[Data for analysis]

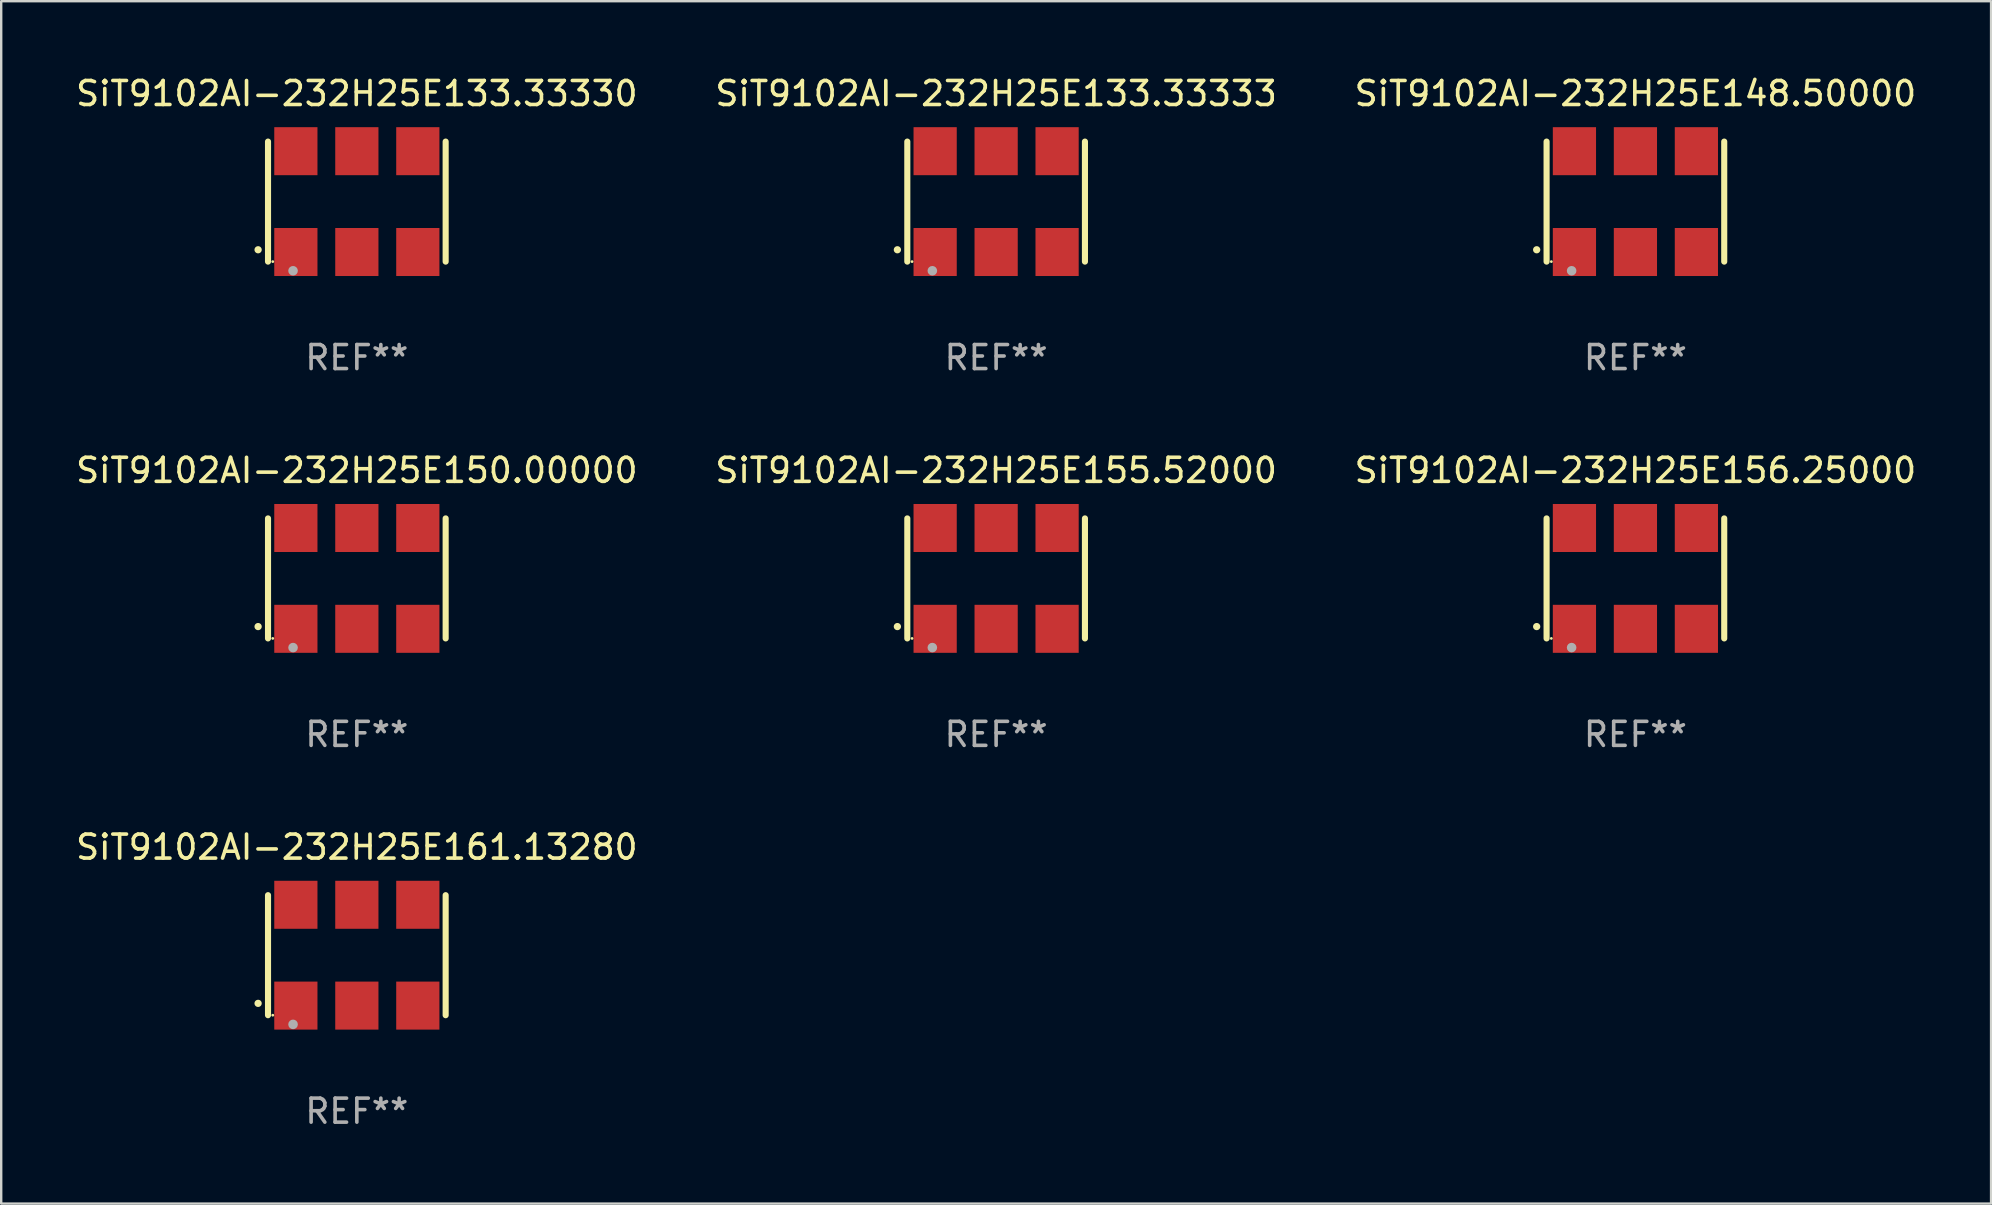
<source format=kicad_pcb>
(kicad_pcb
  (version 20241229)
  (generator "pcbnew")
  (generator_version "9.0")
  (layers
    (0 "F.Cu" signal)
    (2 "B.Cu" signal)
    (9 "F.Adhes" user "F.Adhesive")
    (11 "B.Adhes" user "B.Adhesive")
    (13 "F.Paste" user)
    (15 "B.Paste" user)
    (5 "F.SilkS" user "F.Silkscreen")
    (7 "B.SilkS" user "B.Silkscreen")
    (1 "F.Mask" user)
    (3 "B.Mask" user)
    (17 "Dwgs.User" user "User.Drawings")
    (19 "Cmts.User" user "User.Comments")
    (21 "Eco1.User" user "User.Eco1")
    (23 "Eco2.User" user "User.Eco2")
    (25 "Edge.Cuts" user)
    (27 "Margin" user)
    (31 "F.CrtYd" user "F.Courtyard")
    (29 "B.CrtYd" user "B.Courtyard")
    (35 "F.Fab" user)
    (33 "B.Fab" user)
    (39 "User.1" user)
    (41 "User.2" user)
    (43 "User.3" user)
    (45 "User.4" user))
  (footprint "SiT9102AI-232H25E155.52000"
    (layer "F.Cu")
    (at 38.446 21.045)
    (property "Reference" "SiT9102AI-232H25E155.52000" (at 0 -4.5 0) (layer "F.SilkS") (effects (font (size 1 1) (thickness 0.15))))
    (attr through_hole)
    (fp_line (start -3.7 -2.5) (end -3.7 2.5) (stroke (width 0.254) (type solid)) (layer "F.SilkS"))
    (fp_line (start 3.7 -2.5) (end 3.7 2.5) (stroke (width 0.254) (type solid)) (layer "F.SilkS"))
    (fp_arc (start -4.114415 2.006604) (mid -4.113145 2.006599) (end -4.111875 2.006604) (stroke (width 0.3) (type solid)) (layer "F.SilkS"))
    (fp_circle (center -3.502 2.5) (end -3.472 2.5) (stroke (width 0.06) (type solid)) (fill no) (layer "F.SilkS"))
    (fp_circle (center -2.657 2.882) (end -2.557 2.882) (stroke (width 0.2) (type solid)) (fill no) (layer "F.Fab"))
    (fp_text user "REF**" (at 0 6.5 0) (layer "F.Fab") (effects (font (size 1 1) (thickness 0.15))))
    (pad "1" smd rect (at -2.54 2.1) (size 1.8 2) (layers "F.Cu" "F.Mask" "F.Paste"))
    (pad "2" smd rect (at 0.000394 2.1) (size 1.8 2) (layers "F.Cu" "F.Mask" "F.Paste"))
    (pad "3" smd rect (at 2.54 2.1) (size 1.8 2) (layers "F.Cu" "F.Mask" "F.Paste"))
    (pad "4" smd rect (at 2.54 -2.1) (size 1.8 2) (layers "F.Cu" "F.Mask" "F.Paste"))
    (pad "5" smd rect (at 0.000394 -2.1) (size 1.8 2) (layers "F.Cu" "F.Mask" "F.Paste"))
    (pad "6" smd rect (at -2.54 -2.1) (size 1.8 2) (layers "F.Cu" "F.Mask" "F.Paste")))
  (footprint "SiT9102AI-232H25E133.33330"
    (layer "F.Cu")
    (at 11.815 5.348)
    (property "Reference" "SiT9102AI-232H25E133.33330" (at 0 -4.5 0) (layer "F.SilkS") (effects (font (size 1 1) (thickness 0.15))))
    (attr through_hole)
    (fp_line (start -3.7 -2.5) (end -3.7 2.5) (stroke (width 0.254) (type solid)) (layer "F.SilkS"))
    (fp_line (start 3.7 -2.5) (end 3.7 2.5) (stroke (width 0.254) (type solid)) (layer "F.SilkS"))
    (fp_arc (start -4.114415 2.006604) (mid -4.113145 2.006599) (end -4.111875 2.006604) (stroke (width 0.3) (type solid)) (layer "F.SilkS"))
    (fp_circle (center -3.502 2.5) (end -3.472 2.5) (stroke (width 0.06) (type solid)) (fill no) (layer "F.SilkS"))
    (fp_circle (center -2.657 2.882) (end -2.557 2.882) (stroke (width 0.2) (type solid)) (fill no) (layer "F.Fab"))
    (fp_text user "REF**" (at 0 6.5 0) (layer "F.Fab") (effects (font (size 1 1) (thickness 0.15))))
    (pad "1" smd rect (at -2.54 2.1) (size 1.8 2) (layers "F.Cu" "F.Mask" "F.Paste"))
    (pad "2" smd rect (at 0.000394 2.1) (size 1.8 2) (layers "F.Cu" "F.Mask" "F.Paste"))
    (pad "3" smd rect (at 2.54 2.1) (size 1.8 2) (layers "F.Cu" "F.Mask" "F.Paste"))
    (pad "4" smd rect (at 2.54 -2.1) (size 1.8 2) (layers "F.Cu" "F.Mask" "F.Paste"))
    (pad "5" smd rect (at 0.000394 -2.1) (size 1.8 2) (layers "F.Cu" "F.Mask" "F.Paste"))
    (pad "6" smd rect (at -2.54 -2.1) (size 1.8 2) (layers "F.Cu" "F.Mask" "F.Paste")))
  (footprint "SiT9102AI-232H25E133.33333"
    (layer "F.Cu")
    (at 38.446 5.348)
    (property "Reference" "SiT9102AI-232H25E133.33333" (at 0 -4.5 0) (layer "F.SilkS") (effects (font (size 1 1) (thickness 0.15))))
    (attr through_hole)
    (fp_line (start -3.7 -2.5) (end -3.7 2.5) (stroke (width 0.254) (type solid)) (layer "F.SilkS"))
    (fp_line (start 3.7 -2.5) (end 3.7 2.5) (stroke (width 0.254) (type solid)) (layer "F.SilkS"))
    (fp_arc (start -4.114415 2.006604) (mid -4.113145 2.006599) (end -4.111875 2.006604) (stroke (width 0.3) (type solid)) (layer "F.SilkS"))
    (fp_circle (center -3.502 2.5) (end -3.472 2.5) (stroke (width 0.06) (type solid)) (fill no) (layer "F.SilkS"))
    (fp_circle (center -2.657 2.882) (end -2.557 2.882) (stroke (width 0.2) (type solid)) (fill no) (layer "F.Fab"))
    (fp_text user "REF**" (at 0 6.5 0) (layer "F.Fab") (effects (font (size 1 1) (thickness 0.15))))
    (pad "1" smd rect (at -2.54 2.1) (size 1.8 2) (layers "F.Cu" "F.Mask" "F.Paste"))
    (pad "2" smd rect (at 0.000394 2.1) (size 1.8 2) (layers "F.Cu" "F.Mask" "F.Paste"))
    (pad "3" smd rect (at 2.54 2.1) (size 1.8 2) (layers "F.Cu" "F.Mask" "F.Paste"))
    (pad "4" smd rect (at 2.54 -2.1) (size 1.8 2) (layers "F.Cu" "F.Mask" "F.Paste"))
    (pad "5" smd rect (at 0.000394 -2.1) (size 1.8 2) (layers "F.Cu" "F.Mask" "F.Paste"))
    (pad "6" smd rect (at -2.54 -2.1) (size 1.8 2) (layers "F.Cu" "F.Mask" "F.Paste")))
  (footprint "SiT9102AI-232H25E161.13280"
    (layer "F.Cu")
    (at 11.815 36.741)
    (property "Reference" "SiT9102AI-232H25E161.13280" (at 0 -4.5 0) (layer "F.SilkS") (effects (font (size 1 1) (thickness 0.15))))
    (attr through_hole)
    (fp_line (start -3.7 -2.5) (end -3.7 2.5) (stroke (width 0.254) (type solid)) (layer "F.SilkS"))
    (fp_line (start 3.7 -2.5) (end 3.7 2.5) (stroke (width 0.254) (type solid)) (layer "F.SilkS"))
    (fp_arc (start -4.114415 2.006604) (mid -4.113145 2.006599) (end -4.111875 2.006604) (stroke (width 0.3) (type solid)) (layer "F.SilkS"))
    (fp_circle (center -3.502 2.5) (end -3.472 2.5) (stroke (width 0.06) (type solid)) (fill no) (layer "F.SilkS"))
    (fp_circle (center -2.657 2.882) (end -2.557 2.882) (stroke (width 0.2) (type solid)) (fill no) (layer "F.Fab"))
    (fp_text user "REF**" (at 0 6.5 0) (layer "F.Fab") (effects (font (size 1 1) (thickness 0.15))))
    (pad "1" smd rect (at -2.54 2.1) (size 1.8 2) (layers "F.Cu" "F.Mask" "F.Paste"))
    (pad "2" smd rect (at 0.000394 2.1) (size 1.8 2) (layers "F.Cu" "F.Mask" "F.Paste"))
    (pad "3" smd rect (at 2.54 2.1) (size 1.8 2) (layers "F.Cu" "F.Mask" "F.Paste"))
    (pad "4" smd rect (at 2.54 -2.1) (size 1.8 2) (layers "F.Cu" "F.Mask" "F.Paste"))
    (pad "5" smd rect (at 0.000394 -2.1) (size 1.8 2) (layers "F.Cu" "F.Mask" "F.Paste"))
    (pad "6" smd rect (at -2.54 -2.1) (size 1.8 2) (layers "F.Cu" "F.Mask" "F.Paste")))
  (footprint "SiT9102AI-232H25E156.25000"
    (layer "F.Cu")
    (at 65.077 21.045)
    (property "Reference" "SiT9102AI-232H25E156.25000" (at 0 -4.5 0) (layer "F.SilkS") (effects (font (size 1 1) (thickness 0.15))))
    (attr through_hole)
    (fp_line (start -3.7 -2.5) (end -3.7 2.5) (stroke (width 0.254) (type solid)) (layer "F.SilkS"))
    (fp_line (start 3.7 -2.5) (end 3.7 2.5) (stroke (width 0.254) (type solid)) (layer "F.SilkS"))
    (fp_arc (start -4.114415 2.006604) (mid -4.113145 2.006599) (end -4.111875 2.006604) (stroke (width 0.3) (type solid)) (layer "F.SilkS"))
    (fp_circle (center -3.502 2.5) (end -3.472 2.5) (stroke (width 0.06) (type solid)) (fill no) (layer "F.SilkS"))
    (fp_circle (center -2.657 2.882) (end -2.557 2.882) (stroke (width 0.2) (type solid)) (fill no) (layer "F.Fab"))
    (fp_text user "REF**" (at 0 6.5 0) (layer "F.Fab") (effects (font (size 1 1) (thickness 0.15))))
    (pad "1" smd rect (at -2.54 2.1) (size 1.8 2) (layers "F.Cu" "F.Mask" "F.Paste"))
    (pad "2" smd rect (at 0.000394 2.1) (size 1.8 2) (layers "F.Cu" "F.Mask" "F.Paste"))
    (pad "3" smd rect (at 2.54 2.1) (size 1.8 2) (layers "F.Cu" "F.Mask" "F.Paste"))
    (pad "4" smd rect (at 2.54 -2.1) (size 1.8 2) (layers "F.Cu" "F.Mask" "F.Paste"))
    (pad "5" smd rect (at 0.000394 -2.1) (size 1.8 2) (layers "F.Cu" "F.Mask" "F.Paste"))
    (pad "6" smd rect (at -2.54 -2.1) (size 1.8 2) (layers "F.Cu" "F.Mask" "F.Paste")))
  (footprint "SiT9102AI-232H25E150.00000"
    (layer "F.Cu")
    (at 11.815 21.045)
    (property "Reference" "SiT9102AI-232H25E150.00000" (at 0 -4.5 0) (layer "F.SilkS") (effects (font (size 1 1) (thickness 0.15))))
    (attr through_hole)
    (fp_line (start -3.7 -2.5) (end -3.7 2.5) (stroke (width 0.254) (type solid)) (layer "F.SilkS"))
    (fp_line (start 3.7 -2.5) (end 3.7 2.5) (stroke (width 0.254) (type solid)) (layer "F.SilkS"))
    (fp_arc (start -4.114415 2.006604) (mid -4.113145 2.006599) (end -4.111875 2.006604) (stroke (width 0.3) (type solid)) (layer "F.SilkS"))
    (fp_circle (center -3.502 2.5) (end -3.472 2.5) (stroke (width 0.06) (type solid)) (fill no) (layer "F.SilkS"))
    (fp_circle (center -2.657 2.882) (end -2.557 2.882) (stroke (width 0.2) (type solid)) (fill no) (layer "F.Fab"))
    (fp_text user "REF**" (at 0 6.5 0) (layer "F.Fab") (effects (font (size 1 1) (thickness 0.15))))
    (pad "1" smd rect (at -2.54 2.1) (size 1.8 2) (layers "F.Cu" "F.Mask" "F.Paste"))
    (pad "2" smd rect (at 0.000394 2.1) (size 1.8 2) (layers "F.Cu" "F.Mask" "F.Paste"))
    (pad "3" smd rect (at 2.54 2.1) (size 1.8 2) (layers "F.Cu" "F.Mask" "F.Paste"))
    (pad "4" smd rect (at 2.54 -2.1) (size 1.8 2) (layers "F.Cu" "F.Mask" "F.Paste"))
    (pad "5" smd rect (at 0.000394 -2.1) (size 1.8 2) (layers "F.Cu" "F.Mask" "F.Paste"))
    (pad "6" smd rect (at -2.54 -2.1) (size 1.8 2) (layers "F.Cu" "F.Mask" "F.Paste")))
  (footprint "SiT9102AI-232H25E148.50000"
    (layer "F.Cu")
    (at 65.077 5.348)
    (property "Reference" "SiT9102AI-232H25E148.50000" (at 0 -4.5 0) (layer "F.SilkS") (effects (font (size 1 1) (thickness 0.15))))
    (attr through_hole)
    (fp_line (start -3.7 -2.5) (end -3.7 2.5) (stroke (width 0.254) (type solid)) (layer "F.SilkS"))
    (fp_line (start 3.7 -2.5) (end 3.7 2.5) (stroke (width 0.254) (type solid)) (layer "F.SilkS"))
    (fp_arc (start -4.114415 2.006604) (mid -4.113145 2.006599) (end -4.111875 2.006604) (stroke (width 0.3) (type solid)) (layer "F.SilkS"))
    (fp_circle (center -3.502 2.5) (end -3.472 2.5) (stroke (width 0.06) (type solid)) (fill no) (layer "F.SilkS"))
    (fp_circle (center -2.657 2.882) (end -2.557 2.882) (stroke (width 0.2) (type solid)) (fill no) (layer "F.Fab"))
    (fp_text user "REF**" (at 0 6.5 0) (layer "F.Fab") (effects (font (size 1 1) (thickness 0.15))))
    (pad "1" smd rect (at -2.54 2.1) (size 1.8 2) (layers "F.Cu" "F.Mask" "F.Paste"))
    (pad "2" smd rect (at 0.000394 2.1) (size 1.8 2) (layers "F.Cu" "F.Mask" "F.Paste"))
    (pad "3" smd rect (at 2.54 2.1) (size 1.8 2) (layers "F.Cu" "F.Mask" "F.Paste"))
    (pad "4" smd rect (at 2.54 -2.1) (size 1.8 2) (layers "F.Cu" "F.Mask" "F.Paste"))
    (pad "5" smd rect (at 0.000394 -2.1) (size 1.8 2) (layers "F.Cu" "F.Mask" "F.Paste"))
    (pad "6" smd rect (at -2.54 -2.1) (size 1.8 2) (layers "F.Cu" "F.Mask" "F.Paste")))
  (gr_rect
    (start -3 -3)
    (end 79.893 47.09)
    (stroke (width 0.1) (type default))
    (fill no)
    (layer "Edge.Cuts")))
</source>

[/Data for analysis]

Work instruction:
Go through the data above and copy each line that holds the word "Silkscreen".

Solution to the problem:
    (5 "F.SilkS" user "F.Silkscreen")
    (7 "B.SilkS" user "B.Silkscreen")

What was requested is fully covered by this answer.